Parts of the story take place literally between panels of Miller's "Year One," and not surprisingly "Shaman" manages to step on the toes of that other, far superior story. For instance, the bat story / legend Bruce hears while recovering in Alaska precedes the fateful moment where the bat flies into his study. Think about that for a second: instead of the iconic image of the bat crashing through the window and Bruce deciding just then to become Batman, in O'Neil's version the bat flies through the window and Bruce thinks, "oh, a bat, that reminds me of the bat story my Alaskan friends told me. I think maybe I should follow that inclination and dress up in a bat mask, just like the helpful shaman, and this other bat here which was more incidental than anything else."



There's some other stuff here to pad out the five issue arc. A death cult based on a syncretic combination of Alaskan and Santa Priscan myth pops up in Gotham to take advantage of the fact that Gotham gang members really are stupid enough to believe ritually killing people will grant them mystic protection. It turns out that Bruce Wayne really did those Inuits a solid by telling everybody about how awesome they were because within a year the outside world had descended on the small community, built an airport and tourist industry from scratch, and plunged the previously-seen natives into poverty and drunken dissolution - all within a year if you follow the story's time frame. Bruce feels guilty about this but doesn't really dwell on it. Would you believe the killer turns out to be the guy from the beginning of the story who you thought died by falling off a mountain, but it turns out survived and just so happened to figure out Bruce Wayne was Batman? And of course, when Bruce tries to return the stolen bat-mask to its original owners, they let him have it because he's now . . . The REAL Bat-Shaman.
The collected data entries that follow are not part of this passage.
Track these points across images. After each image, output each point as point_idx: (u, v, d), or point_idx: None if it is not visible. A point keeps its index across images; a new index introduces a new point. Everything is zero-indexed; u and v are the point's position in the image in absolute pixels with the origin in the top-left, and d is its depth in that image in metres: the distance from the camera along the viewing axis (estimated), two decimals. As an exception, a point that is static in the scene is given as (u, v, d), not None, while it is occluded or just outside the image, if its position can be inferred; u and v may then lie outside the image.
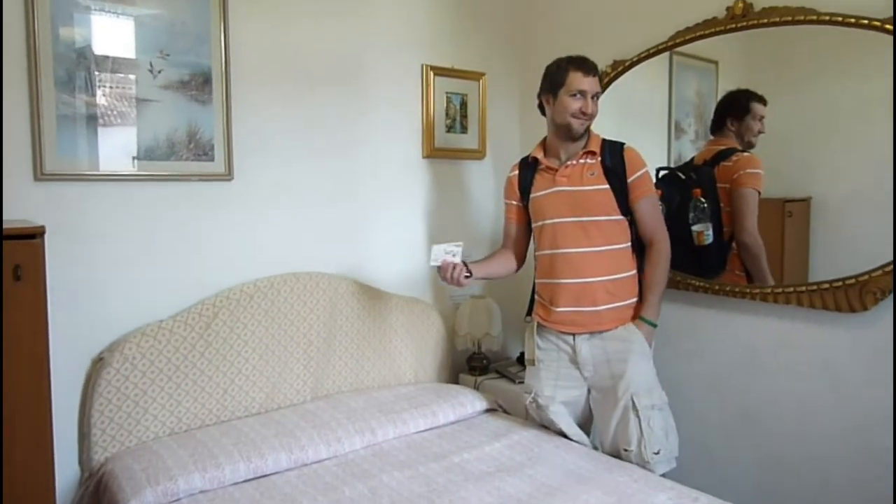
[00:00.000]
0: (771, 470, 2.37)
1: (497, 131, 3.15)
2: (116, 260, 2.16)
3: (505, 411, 2.56)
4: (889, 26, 1.96)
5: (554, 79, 2.20)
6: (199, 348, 2.24)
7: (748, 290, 2.37)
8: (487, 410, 2.51)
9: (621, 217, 2.18)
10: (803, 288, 2.21)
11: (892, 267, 2.01)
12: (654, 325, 2.17)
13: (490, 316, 2.90)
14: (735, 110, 2.39)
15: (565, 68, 2.18)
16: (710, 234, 2.42)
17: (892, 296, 2.03)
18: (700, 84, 2.66)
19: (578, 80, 2.15)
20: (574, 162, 2.21)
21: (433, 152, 2.91)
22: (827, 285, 2.15)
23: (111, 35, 2.10)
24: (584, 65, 2.17)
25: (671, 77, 2.68)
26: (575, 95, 2.15)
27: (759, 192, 2.37)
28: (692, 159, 2.58)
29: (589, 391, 2.25)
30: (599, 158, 2.19)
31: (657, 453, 2.10)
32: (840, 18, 2.05)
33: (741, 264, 2.43)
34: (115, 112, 2.12)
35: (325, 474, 1.98)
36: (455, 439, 2.24)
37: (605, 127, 2.50)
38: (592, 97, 2.16)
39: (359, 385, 2.64)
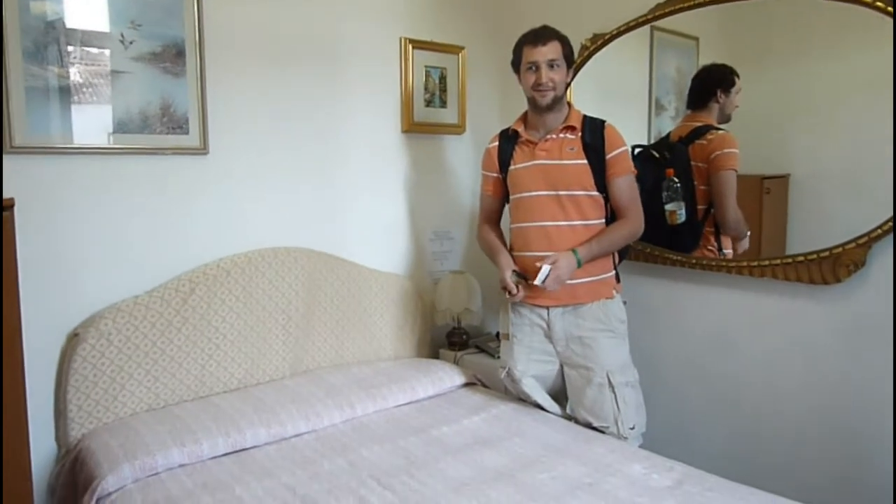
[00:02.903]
0: (743, 441, 2.42)
1: (477, 106, 3.13)
2: (91, 234, 2.13)
3: (484, 385, 2.58)
4: (880, 3, 1.95)
5: (515, 57, 2.23)
6: (176, 324, 2.22)
7: (724, 264, 2.40)
8: (466, 385, 2.53)
9: (597, 193, 2.18)
10: (778, 261, 2.24)
11: (865, 239, 2.03)
12: (579, 264, 2.12)
13: (470, 291, 2.90)
14: (725, 83, 2.39)
15: (520, 44, 2.20)
16: (682, 214, 2.44)
17: (864, 268, 2.06)
18: (680, 61, 2.66)
19: (529, 53, 2.16)
20: (554, 136, 2.20)
21: (412, 127, 2.89)
22: (802, 258, 2.18)
23: (83, 6, 2.05)
24: (534, 36, 2.16)
25: (652, 53, 2.67)
26: (530, 69, 2.16)
27: (736, 171, 2.38)
28: (668, 135, 2.59)
29: (561, 365, 2.26)
30: (580, 134, 2.18)
31: (632, 428, 2.17)
32: (822, -8, 2.05)
33: (714, 240, 2.46)
34: (88, 85, 2.07)
35: (304, 448, 1.99)
36: (434, 413, 2.26)
37: (584, 102, 2.50)
38: (550, 66, 2.14)
39: (338, 361, 2.63)
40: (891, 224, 1.98)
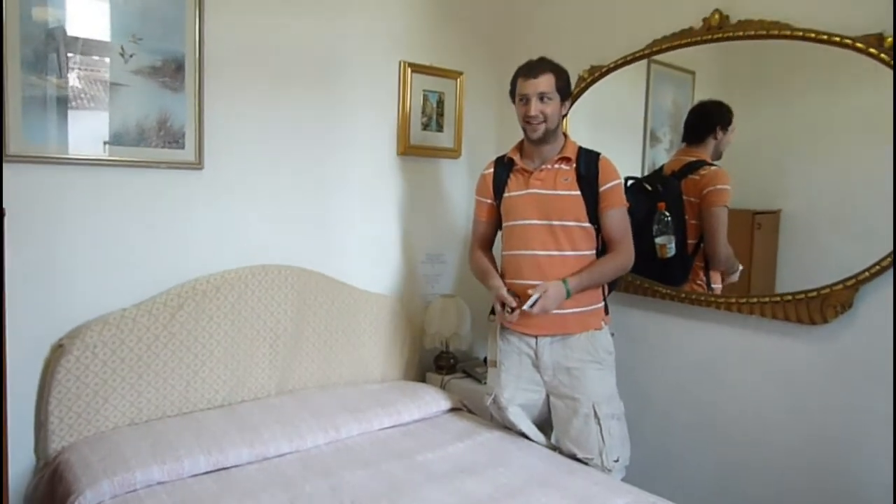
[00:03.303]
0: (730, 474, 2.41)
1: (473, 131, 3.15)
2: (82, 246, 2.12)
3: (470, 411, 2.57)
4: (861, 44, 1.99)
5: (511, 87, 2.25)
6: (163, 339, 2.21)
7: (713, 300, 2.41)
8: (452, 410, 2.51)
9: (589, 225, 2.19)
10: (767, 299, 2.25)
11: (852, 281, 2.05)
12: (568, 294, 2.12)
13: (459, 315, 2.90)
14: (724, 121, 2.41)
15: (516, 76, 2.22)
16: (672, 248, 2.45)
17: (852, 310, 2.08)
18: (677, 94, 2.69)
19: (521, 86, 2.18)
20: (549, 166, 2.22)
21: (408, 150, 2.90)
22: (790, 297, 2.19)
23: (85, 17, 2.06)
24: (527, 69, 2.18)
25: (648, 85, 2.70)
26: (521, 100, 2.18)
27: (727, 208, 2.40)
28: (661, 168, 2.61)
29: (548, 395, 2.26)
30: (574, 165, 2.20)
31: (616, 461, 2.16)
32: (813, 35, 2.08)
33: (703, 275, 2.47)
34: (86, 95, 2.08)
35: (287, 469, 1.97)
36: (419, 438, 2.24)
37: (580, 132, 2.52)
38: (541, 98, 2.14)
39: (325, 381, 2.62)
40: (877, 267, 2.00)
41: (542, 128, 2.16)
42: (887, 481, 2.02)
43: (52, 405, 2.02)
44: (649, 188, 2.51)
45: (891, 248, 1.98)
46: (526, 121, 2.17)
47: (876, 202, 2.03)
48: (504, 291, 2.17)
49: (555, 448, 2.26)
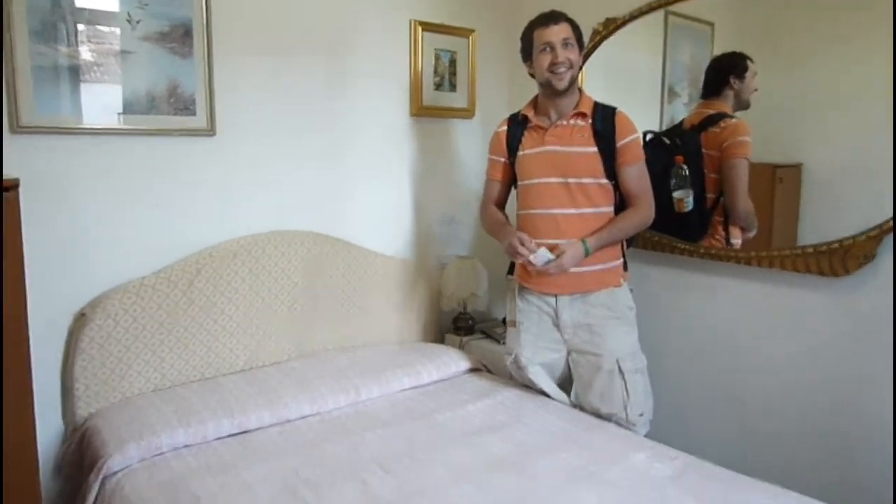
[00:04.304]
0: (749, 431, 2.41)
1: (486, 90, 3.10)
2: (97, 215, 2.13)
3: (489, 371, 2.58)
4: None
5: (525, 44, 2.20)
6: (183, 305, 2.23)
7: (733, 254, 2.37)
8: (471, 370, 2.53)
9: (606, 181, 2.16)
10: (787, 252, 2.21)
11: (875, 232, 2.01)
12: (587, 253, 2.10)
13: (476, 276, 2.90)
14: (737, 70, 2.36)
15: (529, 29, 2.17)
16: (690, 202, 2.41)
17: (875, 261, 2.04)
18: (694, 47, 2.62)
19: (541, 35, 2.13)
20: (564, 122, 2.18)
21: (421, 111, 2.87)
22: (811, 250, 2.15)
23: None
24: (544, 18, 2.14)
25: (665, 38, 2.64)
26: (544, 50, 2.12)
27: (748, 160, 2.35)
28: (681, 122, 2.56)
29: (569, 353, 2.26)
30: (590, 121, 2.16)
31: (641, 415, 2.16)
32: (836, -21, 2.01)
33: (723, 230, 2.43)
34: (95, 64, 2.07)
35: (308, 431, 2.00)
36: (438, 398, 2.26)
37: (597, 88, 2.47)
38: (563, 45, 2.11)
39: (343, 344, 2.64)
40: (903, 216, 1.96)
41: (568, 75, 2.12)
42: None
43: (77, 373, 2.05)
44: (667, 142, 2.46)
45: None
46: (551, 70, 2.11)
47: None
48: (521, 233, 2.13)
49: (575, 406, 2.26)
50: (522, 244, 2.09)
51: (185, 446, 1.88)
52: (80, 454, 1.95)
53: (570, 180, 2.15)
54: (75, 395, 2.06)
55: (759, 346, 2.35)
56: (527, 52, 2.20)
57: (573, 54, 2.12)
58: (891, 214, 1.98)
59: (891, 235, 2.00)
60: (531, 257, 2.08)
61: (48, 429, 2.08)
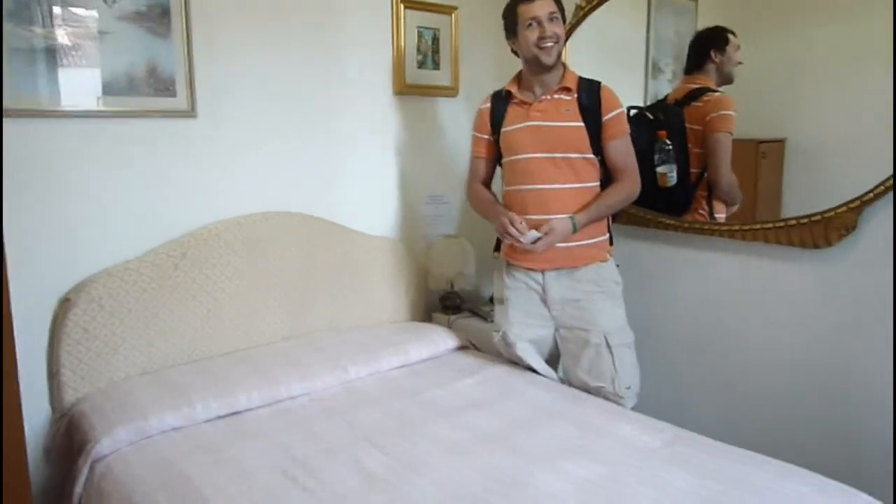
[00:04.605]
0: (735, 404, 2.44)
1: (470, 68, 3.08)
2: (80, 199, 2.11)
3: (477, 349, 2.59)
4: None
5: (508, 20, 2.18)
6: (168, 288, 2.22)
7: (717, 228, 2.39)
8: (459, 348, 2.54)
9: (592, 156, 2.16)
10: (770, 225, 2.23)
11: (856, 203, 2.03)
12: (575, 229, 2.12)
13: (463, 255, 2.90)
14: (717, 42, 2.36)
15: (513, 5, 2.16)
16: (673, 177, 2.42)
17: (856, 232, 2.07)
18: (679, 22, 2.63)
19: (526, 10, 2.11)
20: (549, 97, 2.17)
21: (404, 89, 2.85)
22: (794, 222, 2.17)
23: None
24: None
25: (649, 14, 2.64)
26: (530, 25, 2.11)
27: (732, 134, 2.36)
28: (665, 98, 2.56)
29: (556, 329, 2.27)
30: (575, 95, 2.16)
31: (628, 388, 2.19)
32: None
33: (706, 204, 2.45)
34: (72, 45, 2.03)
35: (298, 410, 2.00)
36: (427, 376, 2.27)
37: (580, 64, 2.46)
38: (550, 19, 2.10)
39: (332, 324, 2.64)
40: (882, 188, 1.98)
41: (555, 49, 2.11)
42: (890, 405, 2.04)
43: (63, 358, 2.04)
44: (651, 117, 2.46)
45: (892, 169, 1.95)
46: (538, 45, 2.10)
47: (881, 127, 1.99)
48: (512, 213, 2.13)
49: (563, 382, 2.28)
50: (513, 224, 2.09)
51: (175, 428, 1.87)
52: (69, 439, 1.94)
53: (557, 155, 2.15)
54: (62, 380, 2.05)
55: (746, 318, 2.38)
56: (511, 29, 2.18)
57: (559, 28, 2.12)
58: (870, 186, 2.00)
59: (872, 206, 2.02)
60: (522, 238, 2.08)
61: (36, 414, 2.07)
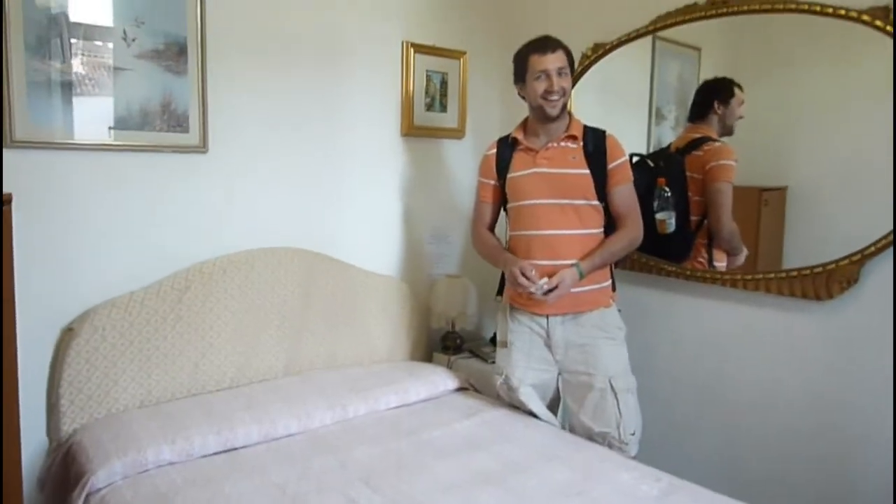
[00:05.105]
0: (735, 452, 2.42)
1: (477, 111, 3.14)
2: (88, 230, 2.14)
3: (476, 390, 2.58)
4: (867, 17, 1.97)
5: (518, 68, 2.22)
6: (171, 321, 2.23)
7: (719, 276, 2.41)
8: (459, 389, 2.53)
9: (598, 203, 2.19)
10: (772, 275, 2.25)
11: (858, 256, 2.04)
12: (581, 276, 2.13)
13: (465, 295, 2.91)
14: (723, 94, 2.40)
15: (525, 54, 2.19)
16: (672, 223, 2.45)
17: (857, 285, 2.07)
18: (682, 70, 2.67)
19: (537, 61, 2.15)
20: (555, 144, 2.21)
21: (412, 130, 2.90)
22: (795, 273, 2.19)
23: (87, 1, 2.06)
24: (541, 45, 2.16)
25: (653, 62, 2.68)
26: (539, 77, 2.15)
27: (731, 184, 2.38)
28: (668, 146, 2.60)
29: (559, 373, 2.27)
30: (581, 143, 2.19)
31: (633, 434, 2.18)
32: (819, 8, 2.06)
33: (706, 252, 2.46)
34: (89, 80, 2.08)
35: (295, 448, 1.99)
36: (425, 416, 2.26)
37: (585, 110, 2.51)
38: (559, 73, 2.14)
39: (332, 361, 2.64)
40: (884, 242, 1.99)
41: (560, 102, 2.15)
42: (887, 454, 2.02)
43: (63, 388, 2.04)
44: (651, 164, 2.50)
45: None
46: (545, 97, 2.15)
47: (882, 177, 2.02)
48: (524, 262, 2.14)
49: (564, 429, 2.27)
50: (524, 274, 2.10)
51: (171, 463, 1.86)
52: (65, 470, 1.93)
53: (563, 201, 2.17)
54: (60, 410, 2.05)
55: (746, 366, 2.38)
56: (520, 76, 2.23)
57: (566, 82, 2.16)
58: (873, 239, 2.01)
59: (873, 259, 2.03)
60: (532, 288, 2.10)
61: (32, 444, 2.06)
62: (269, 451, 1.96)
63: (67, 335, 2.08)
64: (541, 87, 2.15)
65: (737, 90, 2.39)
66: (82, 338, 2.06)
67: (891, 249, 1.99)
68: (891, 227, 1.98)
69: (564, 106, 2.18)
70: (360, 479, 1.80)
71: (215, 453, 1.94)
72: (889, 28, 1.94)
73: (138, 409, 2.13)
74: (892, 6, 1.94)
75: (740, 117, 2.39)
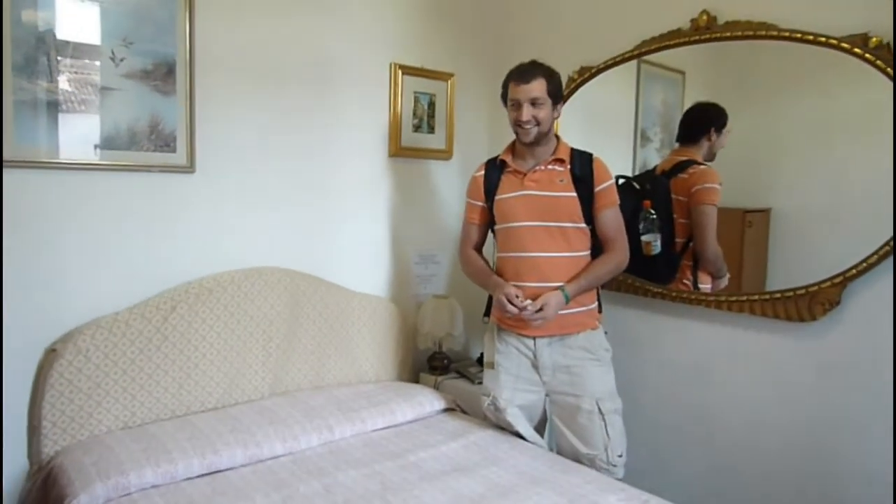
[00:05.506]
0: (720, 473, 2.43)
1: (465, 132, 3.16)
2: (73, 250, 2.12)
3: (463, 411, 2.58)
4: (846, 45, 2.01)
5: (503, 91, 2.25)
6: (156, 342, 2.21)
7: (703, 298, 2.42)
8: (446, 410, 2.52)
9: (584, 225, 2.21)
10: (756, 297, 2.27)
11: (840, 279, 2.07)
12: (567, 300, 2.14)
13: (452, 316, 2.91)
14: (720, 122, 2.40)
15: (507, 80, 2.22)
16: (657, 245, 2.47)
17: (839, 306, 2.10)
18: (667, 93, 2.71)
19: (513, 90, 2.18)
20: (543, 167, 2.23)
21: (399, 151, 2.91)
22: (779, 295, 2.21)
23: (75, 20, 2.06)
24: (517, 74, 2.18)
25: (638, 85, 2.72)
26: (513, 105, 2.18)
27: (716, 206, 2.41)
28: (654, 168, 2.63)
29: (547, 395, 2.27)
30: (569, 167, 2.21)
31: (620, 456, 2.19)
32: (800, 35, 2.10)
33: (691, 274, 2.49)
34: (76, 99, 2.08)
35: (280, 471, 1.97)
36: (412, 438, 2.25)
37: (571, 133, 2.54)
38: (532, 104, 2.14)
39: (319, 382, 2.62)
40: (864, 264, 2.02)
41: (534, 131, 2.16)
42: (876, 477, 2.04)
43: (46, 409, 2.02)
44: (637, 187, 2.52)
45: (877, 245, 2.00)
46: (517, 125, 2.18)
47: (865, 200, 2.05)
48: (511, 288, 2.15)
49: (551, 451, 2.27)
50: (511, 302, 2.11)
51: (154, 486, 1.84)
52: (45, 493, 1.90)
53: (551, 224, 2.19)
54: (42, 432, 2.02)
55: (732, 386, 2.39)
56: (504, 100, 2.26)
57: (541, 112, 2.15)
58: (857, 258, 2.04)
59: (855, 281, 2.06)
60: (523, 314, 2.10)
61: (12, 466, 2.03)
62: (254, 474, 1.95)
63: (50, 356, 2.05)
64: (513, 114, 2.18)
65: (727, 119, 2.40)
66: (66, 359, 2.04)
67: (874, 271, 2.02)
68: (874, 249, 2.00)
69: (540, 134, 2.18)
70: (345, 502, 1.78)
71: (199, 476, 1.92)
72: (868, 55, 1.98)
73: (122, 431, 2.10)
74: (872, 34, 1.98)
75: (723, 146, 2.42)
I could go on but there's no point. O'Neil was obviously stretching here, but the best intentions in the world do little to elevate the story beyond regrettable. If this story had come out thirty years earlier, the cover caption would have invited readers to wonder "What Is The Mystery Behind Batman's First Mask?" That's essentially what this is: another pseudo-origin story superimposed over another, better origin story, adding in details that don't make a lot of sense for no reason other than it seems to be the series mandate.